Если углубляться в историю, то можно узнать, что на базе разорённого в смутное время поляками Ильинского мужского монастыря был построен Вознесенский женский монастырь. Это относится к 1727 году. О монастыре писал известный краевед А. Н. Мошин. Вознесенский монастырь в начале XX века видел, и писал о нём, великолукский краевед
А. П. Лопырев, которому в 90-е годы XX века Великолукской Администрацией было присвоено звание «Почётный гражданин города Великие Луки».
В 1918 году монастырь был закрыт, монахини были высланы в деревню Баландино. Игуменья Людмила, которая руководила монастырём, в 20-е годы была лишена гражданских прав как служительница религиозного культа. Похоронена она на Казанском кладбище, её могила находится недалеко от церкви. Многие монахини испытали на себе ужасы репрессий 30-х годов. Если вначале их отправляли в ссылку в Казахстан, северные области, то в 1937-1938 годах их расстреливали. 87 монахинь были лишены гражданских и избирательных прав как служительницы религиозного культа.
Во время освобождения города от немецко - фашистских захватчиков монастырь был разрушен, сохранился только остов монастыря. После окончания войны в соборе был устроен склад для овощей.
Возрождение Вознесенского собора началось в 90-е годы XX столетия, когда было разрушено Советское государство, когда правительство страны и общество повернулись лицом к церкви. Если в сороковые годы настоятель Казанской церкви протоиерей Павел Макаровский обращался к представителям партийных и советских органов с просьбой о помощи в восстановлении храма, то везде получал отказ. В деле с возрождением Вознесенского собора всё произошло наоборот, государство взяло на себя заботу о восстановлении собора. Восстанавливали собор на средства областного бюджета, помогали, конечно, и промышленные предприятия города.
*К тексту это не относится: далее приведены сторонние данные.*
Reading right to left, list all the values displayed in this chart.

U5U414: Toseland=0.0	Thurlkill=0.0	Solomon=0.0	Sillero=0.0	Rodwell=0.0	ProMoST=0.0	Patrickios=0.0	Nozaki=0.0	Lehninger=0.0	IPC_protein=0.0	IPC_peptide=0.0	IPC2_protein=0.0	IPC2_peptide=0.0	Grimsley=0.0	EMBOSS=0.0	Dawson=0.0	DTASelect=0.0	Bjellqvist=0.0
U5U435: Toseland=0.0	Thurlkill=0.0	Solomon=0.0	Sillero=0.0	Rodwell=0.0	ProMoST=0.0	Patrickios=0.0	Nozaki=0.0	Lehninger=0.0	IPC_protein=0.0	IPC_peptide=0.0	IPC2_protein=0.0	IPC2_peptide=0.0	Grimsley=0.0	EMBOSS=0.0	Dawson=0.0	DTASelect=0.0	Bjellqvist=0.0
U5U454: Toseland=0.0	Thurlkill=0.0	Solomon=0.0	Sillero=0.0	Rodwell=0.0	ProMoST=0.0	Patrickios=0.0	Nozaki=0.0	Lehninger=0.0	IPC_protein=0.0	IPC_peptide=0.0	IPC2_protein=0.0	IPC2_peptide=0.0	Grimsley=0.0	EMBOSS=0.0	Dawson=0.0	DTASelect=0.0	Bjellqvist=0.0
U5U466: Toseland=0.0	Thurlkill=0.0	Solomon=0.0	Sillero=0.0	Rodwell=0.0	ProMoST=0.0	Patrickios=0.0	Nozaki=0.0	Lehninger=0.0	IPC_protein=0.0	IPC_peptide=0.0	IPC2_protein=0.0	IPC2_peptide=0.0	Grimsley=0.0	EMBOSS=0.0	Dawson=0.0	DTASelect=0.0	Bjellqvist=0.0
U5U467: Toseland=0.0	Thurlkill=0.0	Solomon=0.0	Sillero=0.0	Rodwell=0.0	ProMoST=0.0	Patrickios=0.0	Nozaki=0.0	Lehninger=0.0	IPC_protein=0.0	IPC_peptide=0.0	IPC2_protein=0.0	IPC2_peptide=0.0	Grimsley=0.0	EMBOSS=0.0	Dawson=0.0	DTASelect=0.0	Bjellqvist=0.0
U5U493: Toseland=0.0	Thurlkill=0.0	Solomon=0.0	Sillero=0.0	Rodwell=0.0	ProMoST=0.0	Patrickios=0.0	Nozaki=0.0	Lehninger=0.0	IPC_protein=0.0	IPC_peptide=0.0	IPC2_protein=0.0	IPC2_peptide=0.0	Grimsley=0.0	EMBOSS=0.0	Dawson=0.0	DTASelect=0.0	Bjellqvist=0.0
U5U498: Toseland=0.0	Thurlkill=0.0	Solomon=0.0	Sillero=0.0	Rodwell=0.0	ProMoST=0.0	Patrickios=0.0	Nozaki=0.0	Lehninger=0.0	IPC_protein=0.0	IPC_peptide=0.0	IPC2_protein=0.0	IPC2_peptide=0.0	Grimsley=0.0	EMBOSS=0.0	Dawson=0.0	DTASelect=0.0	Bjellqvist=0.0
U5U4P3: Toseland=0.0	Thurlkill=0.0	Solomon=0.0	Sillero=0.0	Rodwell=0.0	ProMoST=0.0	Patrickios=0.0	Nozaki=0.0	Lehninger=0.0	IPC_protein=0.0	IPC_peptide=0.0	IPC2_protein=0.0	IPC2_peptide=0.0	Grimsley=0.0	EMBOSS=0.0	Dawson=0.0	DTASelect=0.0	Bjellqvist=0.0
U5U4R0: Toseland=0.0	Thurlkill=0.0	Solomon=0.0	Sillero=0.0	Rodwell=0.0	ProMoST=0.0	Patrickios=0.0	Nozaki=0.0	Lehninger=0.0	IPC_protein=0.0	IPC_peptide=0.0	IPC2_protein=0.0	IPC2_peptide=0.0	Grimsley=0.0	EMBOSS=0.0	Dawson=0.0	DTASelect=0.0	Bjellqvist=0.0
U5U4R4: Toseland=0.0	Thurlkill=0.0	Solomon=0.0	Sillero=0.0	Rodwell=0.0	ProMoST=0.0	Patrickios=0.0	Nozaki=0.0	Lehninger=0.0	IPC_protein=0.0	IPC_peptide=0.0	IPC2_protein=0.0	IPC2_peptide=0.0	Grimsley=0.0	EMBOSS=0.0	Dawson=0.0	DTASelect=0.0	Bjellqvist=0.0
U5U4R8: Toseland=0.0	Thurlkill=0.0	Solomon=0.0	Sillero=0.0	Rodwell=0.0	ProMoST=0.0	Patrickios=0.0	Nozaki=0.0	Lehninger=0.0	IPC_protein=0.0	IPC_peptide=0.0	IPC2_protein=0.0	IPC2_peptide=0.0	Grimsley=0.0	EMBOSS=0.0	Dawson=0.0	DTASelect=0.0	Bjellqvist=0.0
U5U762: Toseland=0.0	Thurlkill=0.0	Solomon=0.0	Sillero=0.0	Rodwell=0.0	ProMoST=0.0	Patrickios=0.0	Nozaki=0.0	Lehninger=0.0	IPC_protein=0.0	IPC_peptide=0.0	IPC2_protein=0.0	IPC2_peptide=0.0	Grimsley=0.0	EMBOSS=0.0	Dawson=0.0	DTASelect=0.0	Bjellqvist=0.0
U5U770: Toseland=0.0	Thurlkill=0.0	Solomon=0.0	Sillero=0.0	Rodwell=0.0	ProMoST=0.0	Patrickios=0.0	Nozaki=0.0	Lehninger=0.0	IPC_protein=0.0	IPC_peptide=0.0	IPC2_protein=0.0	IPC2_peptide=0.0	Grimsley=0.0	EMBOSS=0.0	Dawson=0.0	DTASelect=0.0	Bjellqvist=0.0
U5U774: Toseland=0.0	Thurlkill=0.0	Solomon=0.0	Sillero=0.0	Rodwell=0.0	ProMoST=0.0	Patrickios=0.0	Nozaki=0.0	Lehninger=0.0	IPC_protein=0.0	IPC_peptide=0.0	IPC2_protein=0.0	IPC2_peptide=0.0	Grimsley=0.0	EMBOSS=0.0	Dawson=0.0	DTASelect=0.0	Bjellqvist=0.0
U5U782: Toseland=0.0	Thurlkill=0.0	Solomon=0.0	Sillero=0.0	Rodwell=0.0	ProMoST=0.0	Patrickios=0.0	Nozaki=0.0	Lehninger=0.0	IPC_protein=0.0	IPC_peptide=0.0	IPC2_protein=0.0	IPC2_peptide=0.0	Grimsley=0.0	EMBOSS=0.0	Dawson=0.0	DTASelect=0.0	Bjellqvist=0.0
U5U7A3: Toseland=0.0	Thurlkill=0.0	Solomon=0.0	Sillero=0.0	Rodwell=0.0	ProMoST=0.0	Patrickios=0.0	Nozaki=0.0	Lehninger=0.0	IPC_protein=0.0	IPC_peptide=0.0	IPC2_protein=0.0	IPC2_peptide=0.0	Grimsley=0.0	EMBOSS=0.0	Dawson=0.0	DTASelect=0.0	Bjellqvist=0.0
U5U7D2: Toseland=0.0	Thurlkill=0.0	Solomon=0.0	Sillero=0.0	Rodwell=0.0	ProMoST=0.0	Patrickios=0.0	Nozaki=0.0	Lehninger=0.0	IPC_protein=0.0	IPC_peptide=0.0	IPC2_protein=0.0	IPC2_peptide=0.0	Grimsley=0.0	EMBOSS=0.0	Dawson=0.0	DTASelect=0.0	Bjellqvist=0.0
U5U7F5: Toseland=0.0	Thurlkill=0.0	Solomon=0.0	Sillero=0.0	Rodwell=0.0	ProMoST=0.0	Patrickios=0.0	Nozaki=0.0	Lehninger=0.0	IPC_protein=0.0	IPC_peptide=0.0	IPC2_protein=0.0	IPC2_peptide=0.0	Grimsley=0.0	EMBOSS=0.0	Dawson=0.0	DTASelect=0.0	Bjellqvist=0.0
Сейчас Вознесенский собор является украшением города, центром его духовной жизни. Здесь всегда много верующих, которые приходят сюда для своего духовного очищения. Многое для внутреннего и внешнего обновления собора, поднятия его авторитета среди жителей города ежедневно делает Благочинный церквей Великолукского округа игумен Савватий (Георгий Васильевич Донченко).
Размышляя о прошлом православия и наблюдая сегодняшнюю жизнь, мы должны чётко осознавать, что прошлое и настоящее объединяет нечто общее, вне-
историческое, незыблемое, неколебимое, вечное, что православие несёт в себе весть о нетленной истине, одинаково необходимой для людей всех времён.
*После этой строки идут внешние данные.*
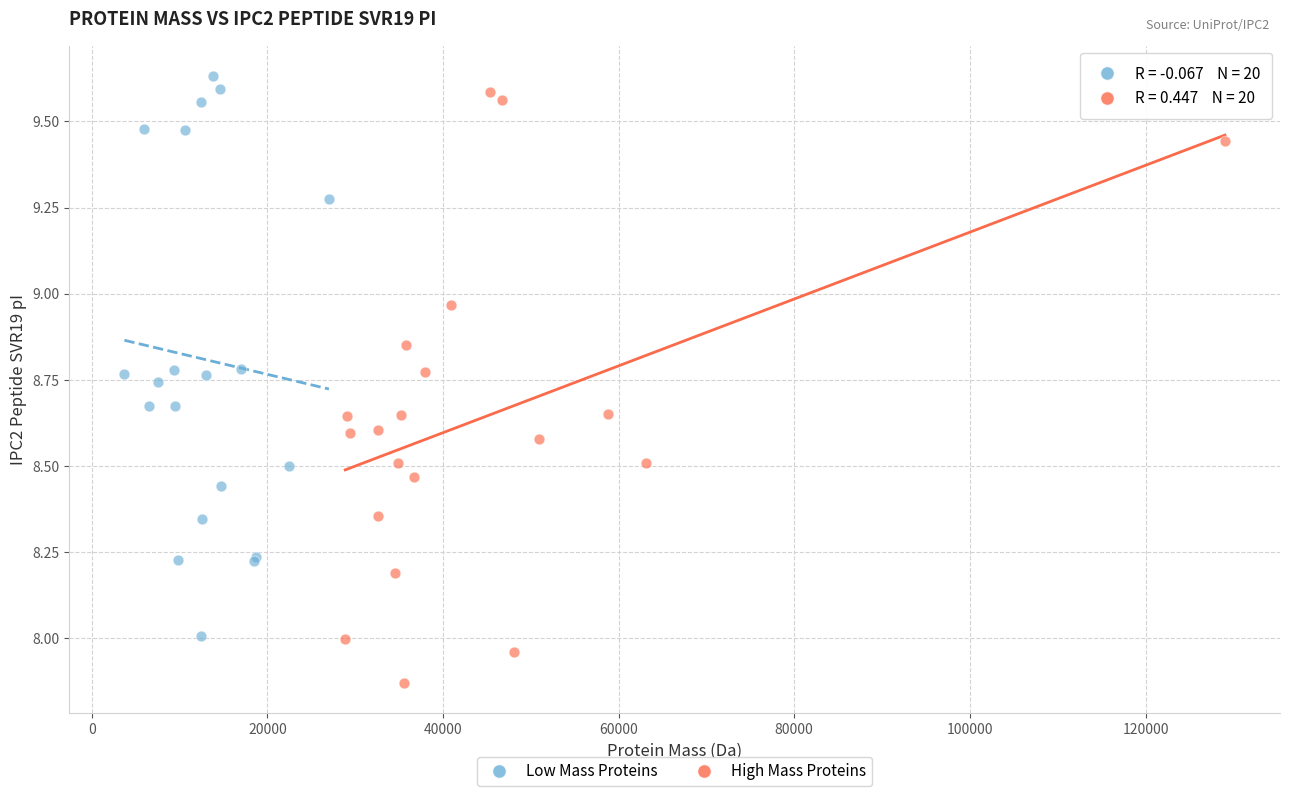

Which series has the widest spread of Y values?

High Mass Proteins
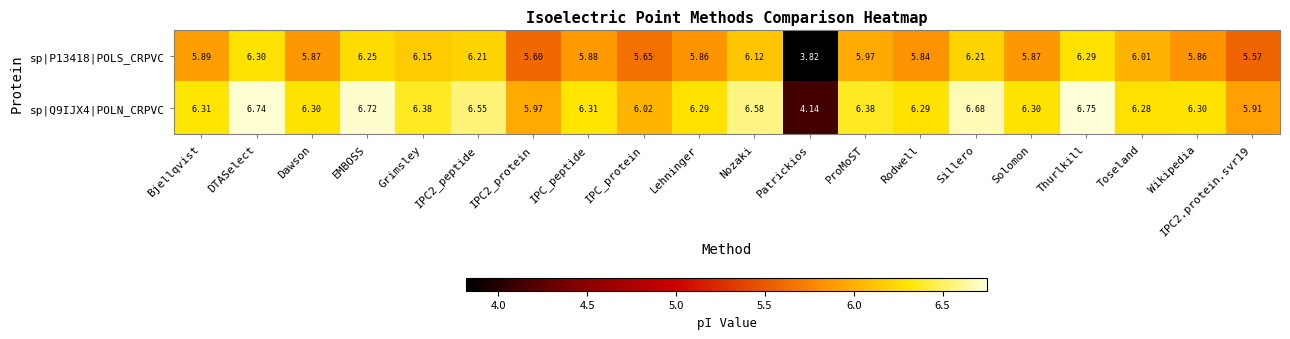

Is the value of sp|P13418|POLS_CRPVC at IPC2_peptide greater than the value of sp|Q9IJX4|POLN_CRPVC at Sillero?

No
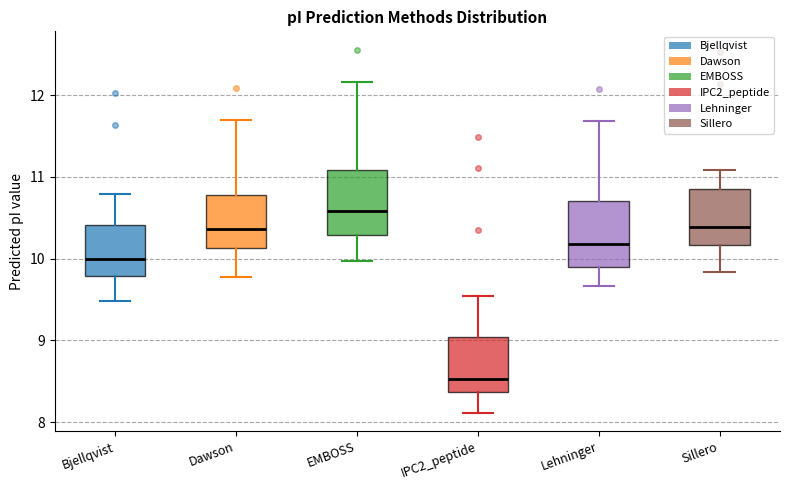

Reading left to right, transcribe this box plot: for each box, give where its median line is, the range the box spans, and where its two whiskers end, as read against the y-axis. The values are not printed on the chart, so give them approximately, as read against the axis.

Bjellqvist: median 10.0, box 9.8 to 10.4, whiskers 9.5 to 10.8
Dawson: median 10.4, box 10.1 to 10.8, whiskers 9.8 to 11.7
EMBOSS: median 10.6, box 10.3 to 11.1, whiskers 10.0 to 12.2
IPC2_peptide: median 8.5, box 8.4 to 9.0, whiskers 8.1 to 9.5
Lehninger: median 10.2, box 9.9 to 10.7, whiskers 9.7 to 11.7
Sillero: median 10.4, box 10.2 to 10.9, whiskers 9.8 to 11.1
Я считаю, что духовный подвиг соизмерим с воинским подвигом. Хочется привести один пример: в 1914 году, перед началом Первой мировой войны состоялся выпуск Санкт-Петербургской духовной академии, почти весь выпуск пошел на флот корабельными священниками, и все они погибли на фронте: священнослужители никогда не отделяли себя от своего народа. И ещё один пример приходит на ум (а их множество): во время цусимского боя в годы русско-японской войны многие командиры погибли вместе со своими кораблями и экипажами; в гуще матросской массы всегда находился человек в чёрной рясе с крестом в руках, который духовно поддерживал матросов и разделял их судьбу.
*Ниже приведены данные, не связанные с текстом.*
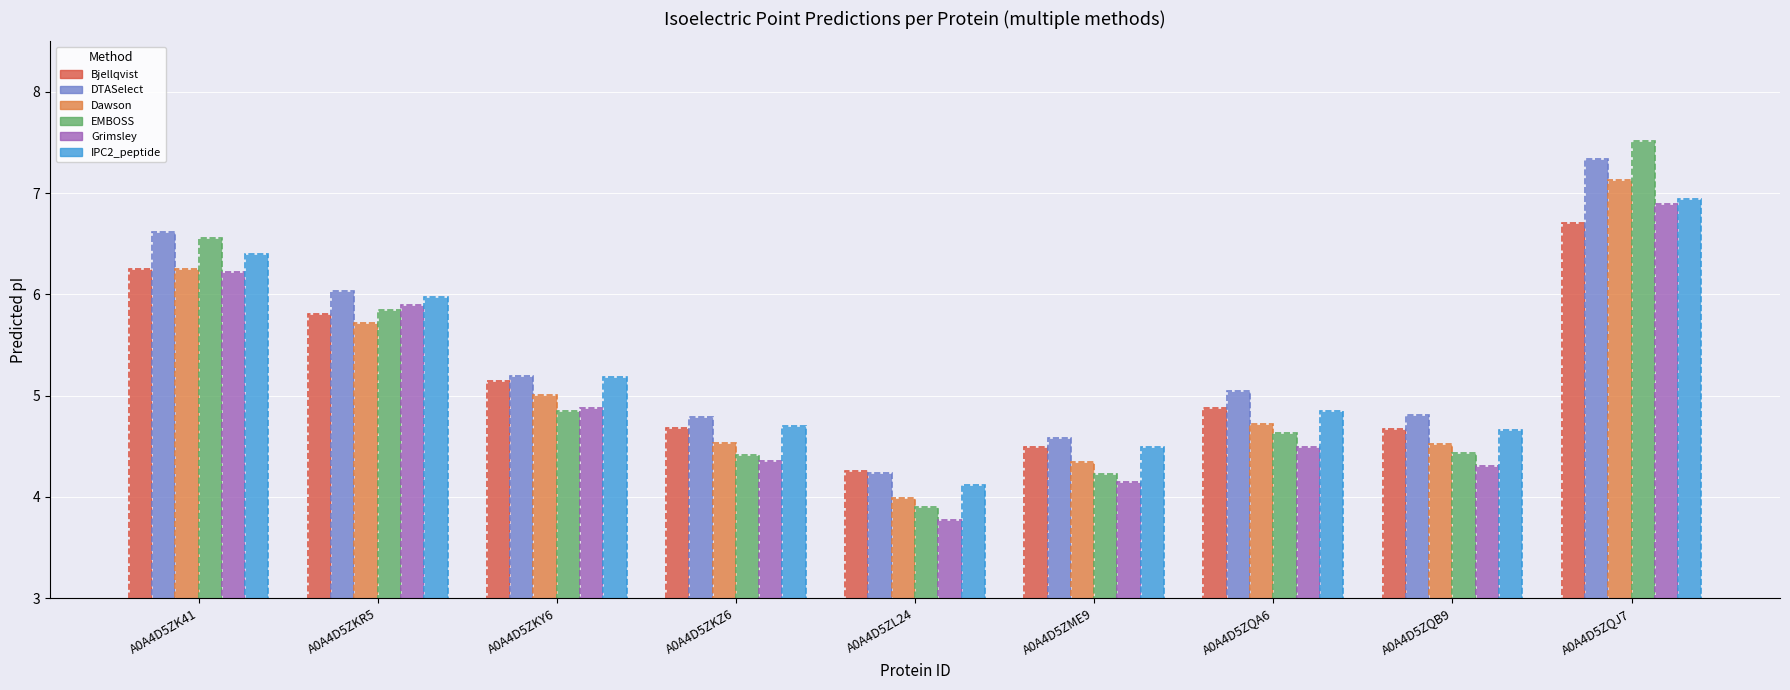

Reading right to left, what are all the values shown in this chart?

Bjellqvist: A0A4D5ZQJ7=6.7	A0A4D5ZQB9=4.7	A0A4D5ZQA6=4.9	A0A4D5ZME9=4.5	A0A4D5ZL24=4.3	A0A4D5ZKZ6=4.7	A0A4D5ZKY6=5.1	A0A4D5ZKR5=5.8	A0A4D5ZK41=6.2
DTASelect: A0A4D5ZQJ7=7.3	A0A4D5ZQB9=4.8	A0A4D5ZQA6=5.0	A0A4D5ZME9=4.6	A0A4D5ZL24=4.2	A0A4D5ZKZ6=4.8	A0A4D5ZKY6=5.2	A0A4D5ZKR5=6.0	A0A4D5ZK41=6.6
Dawson: A0A4D5ZQJ7=7.1	A0A4D5ZQB9=4.5	A0A4D5ZQA6=4.7	A0A4D5ZME9=4.3	A0A4D5ZL24=4.0	A0A4D5ZKZ6=4.5	A0A4D5ZKY6=5.0	A0A4D5ZKR5=5.7	A0A4D5ZK41=6.2
EMBOSS: A0A4D5ZQJ7=7.5	A0A4D5ZQB9=4.4	A0A4D5ZQA6=4.6	A0A4D5ZME9=4.2	A0A4D5ZL24=3.9	A0A4D5ZKZ6=4.4	A0A4D5ZKY6=4.9	A0A4D5ZKR5=5.8	A0A4D5ZK41=6.6
Grimsley: A0A4D5ZQJ7=6.9	A0A4D5ZQB9=4.3	A0A4D5ZQA6=4.5	A0A4D5ZME9=4.2	A0A4D5ZL24=3.8	A0A4D5ZKZ6=4.4	A0A4D5ZKY6=4.9	A0A4D5ZKR5=5.9	A0A4D5ZK41=6.2
IPC2_peptide: A0A4D5ZQJ7=6.9	A0A4D5ZQB9=4.7	A0A4D5ZQA6=4.9	A0A4D5ZME9=4.5	A0A4D5ZL24=4.1	A0A4D5ZKZ6=4.7	A0A4D5ZKY6=5.2	A0A4D5ZKR5=6.0	A0A4D5ZK41=6.4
Две монахини, о которых идёт речь, не думали, что они совершают духовный подвиг, они служили Богу, служили своему народу.
Каждый должен понимать не только роль церкви в истории России, её культуре и просвещении, каждому должно быть понятно, что монашество основано не на ненависти к жизни, а на любви к жизни, любви всеобъемлющей, не терпящей греха, ибо грех - это страшное искажение жизни, отвратительная болезнь и загнивание.
Пусть каждый верующий приходит в церковь за обновлением, проверяет самого себя, пересматривает свой нравственный запас, завещанный нам великими строителями православной нравственности, и восполняет свои пробелы и потери. Пусть звенят в в нашем древнем и вечно молодом городе колокола Казанской церкви и Вознесенского собора, пусть не меркнут над этими храмами сияющие золотом кресты! Пусть, как солнце среди туч, сияют Великолукские храмы подвигом духовным!